Criminal Fiction: the sounds of violence

Every month, Daneet Steffens uncovers the latest goings on in mystery, suspense, and crime fiction. See previous columns on the Criminal Fiction archive page

Reading around: new titles on the crime fiction scene

There’s something incredibly pleasurable about walking streets of Venice with Commissario Guido Brunetti as he ponders the good and the bad in people — and savors his any-time-of-day coffees — with a lovely, wry, and gentle humor. With nearly 30 Brunetti mysteries under her belt, Donna Leon is an old hand at skillfully blending the police procedural with the personal lives and interactions of her detective, his friends, family and colleagues: in The Temptation of Forgiveness (Grove), this blend is particularly seamless as a familial acquaintance of Brunetti’s drops by the station to share her concern that her son is buying drugs at school. Before you can say “coincidence much?”, a man is found in the street, unconscious, who turns out to be her husband and the boy’s father. The game, as they say, is very much afoot.

Tangerine by Christine Mangan is the kind of novel that the phrase “deeply atmospheric thriller” was made for. This assured and impressive debut, set partly in 1956 Tangier, partly in collegiate Vermont a few years earlier, tracks the arc of a friendship between two young women, Alice Shipley and Lucy Mason. They meet as college housemates and develop a friendship that’s both amiable and fraught with an underlying intensity; the ensuing tangle of emotions when Alice embarks on a relationship with a young man inevitably has a disrupting effect. But then, so does Lucy’s unexpected appearance in Morocco a year later, where Alice is living with her louche and ne’er-do-well husband. The dust, spices, souks and cafes of Tangier offer a tempting backdrop to a story that remains urgently compelling beyond its final page.

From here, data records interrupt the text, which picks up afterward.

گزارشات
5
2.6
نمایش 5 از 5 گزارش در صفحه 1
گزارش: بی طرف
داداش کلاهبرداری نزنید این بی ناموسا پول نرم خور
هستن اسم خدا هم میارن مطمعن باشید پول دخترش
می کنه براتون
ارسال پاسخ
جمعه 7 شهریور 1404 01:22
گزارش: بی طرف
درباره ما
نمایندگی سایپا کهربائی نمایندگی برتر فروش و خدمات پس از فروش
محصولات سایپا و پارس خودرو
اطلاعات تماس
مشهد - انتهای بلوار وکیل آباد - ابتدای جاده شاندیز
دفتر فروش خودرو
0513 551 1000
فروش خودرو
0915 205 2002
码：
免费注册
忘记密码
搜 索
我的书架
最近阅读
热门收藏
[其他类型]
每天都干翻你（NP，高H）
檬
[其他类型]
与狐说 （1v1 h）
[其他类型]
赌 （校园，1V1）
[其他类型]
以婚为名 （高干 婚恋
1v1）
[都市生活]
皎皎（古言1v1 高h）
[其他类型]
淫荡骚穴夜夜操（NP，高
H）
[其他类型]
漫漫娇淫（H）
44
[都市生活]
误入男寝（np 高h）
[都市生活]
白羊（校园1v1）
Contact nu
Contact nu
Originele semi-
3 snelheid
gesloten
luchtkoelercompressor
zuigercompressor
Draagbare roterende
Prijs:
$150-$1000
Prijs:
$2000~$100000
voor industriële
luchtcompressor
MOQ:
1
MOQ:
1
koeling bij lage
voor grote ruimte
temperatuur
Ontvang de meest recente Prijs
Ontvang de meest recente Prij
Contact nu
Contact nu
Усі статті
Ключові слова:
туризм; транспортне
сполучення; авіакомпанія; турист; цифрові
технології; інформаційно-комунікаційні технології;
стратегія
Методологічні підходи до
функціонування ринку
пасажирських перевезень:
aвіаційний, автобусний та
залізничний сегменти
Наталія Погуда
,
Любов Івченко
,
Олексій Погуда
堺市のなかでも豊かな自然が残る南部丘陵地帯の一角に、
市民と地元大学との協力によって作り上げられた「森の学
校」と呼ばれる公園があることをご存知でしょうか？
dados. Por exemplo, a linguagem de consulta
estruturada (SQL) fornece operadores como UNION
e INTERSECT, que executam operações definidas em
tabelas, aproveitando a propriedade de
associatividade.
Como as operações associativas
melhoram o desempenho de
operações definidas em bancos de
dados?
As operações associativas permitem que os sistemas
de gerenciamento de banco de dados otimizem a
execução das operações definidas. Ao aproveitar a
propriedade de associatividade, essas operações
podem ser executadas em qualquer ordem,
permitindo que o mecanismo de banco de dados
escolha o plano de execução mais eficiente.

BBC America’s Killing Eve, currently getting terrific play, is based on Codename Villanelle by Luke Jennings (Mulholland), an espionage thriller that features two indomitable women. Villanelle is a sociopath and highly-trained assassin with an appropriately bleak backstory; Eve Polastri is an MI5 operative, blindsided by one of Villanelle’s high-profile murders, who vows to track the killer down. You can see in this initial book of a series how a TV version would fire imaginations: two smart, powerful women, playing a game of cat-and-mouse, and, in the case of Villanelle, with no expenses spared: her designer-name, haute-Parisian life-style is made for visual translation, as are the searingly brutal action scenes.

Peter Swanson finesses his increasingly dark characters in All the Beautiful Lies (William Morrow). His fourth thriller features femme fatales a-plenty, as new college graduate Harry Ackerson discovers that his father has died suddenly and a bit mysteriously. The father owned two used bookstores and loved crime fiction, and there are some wonderful literary references – including Agatha Christie, natch – as well as an fun embedded nod to a contemporary crime novelist. All this and distinct, provocative shades of Lolita, to boot.

The Quintessential Interview: Laura Lippman

Lippman’s latest novel, Sunburn, is rightfully garnering accolades from fellow authors and readers alike. Inspired partly by the James M. Cain classics The Postman Always Rings Twice, Double Indemnity and Mildred Pierce, Sunburn radiates a sensationally cool noir vibe all its own, shimmering with a relentless undercurrent of danger, violence, sex, and heartbreak. The author of more than 20 novels, including a killer series featuring Baltimore PI Tess Monaghan, Lippman, originally from Baltimore, now divides her time between that city and New Orleans.

What or who are your top five writing inspirations?

The contract, the deadline, the deadline in the contract, the world, the idea currently uppermost in my mind.

Top five places to write?

Coffeehouses, dining room table, my own office, airplanes, hotel rooms. Yes, I prefer the dining room table to my office and I prefer planes to trains.

Top five favorite authors?

This question makes me feel like Paris, please don't make me answer it. I'm going to pick the wrong five and start a war.

Top five tunes to write to?

The sounds of silence and I don't mean Simon and Garfunkel's album. I can write amid great cacophony because I was a reporter, I can ignore music in coffeehouses, but I never choose to write to music.

Top five hometown spots?

Riverside Park, the Brass Elephant bar (circa 1992), Fort McHenry, Enoch Pratt Central Library (although it's currently under renovation) and Dickeyville, the beautiful neighborhood where I grew up.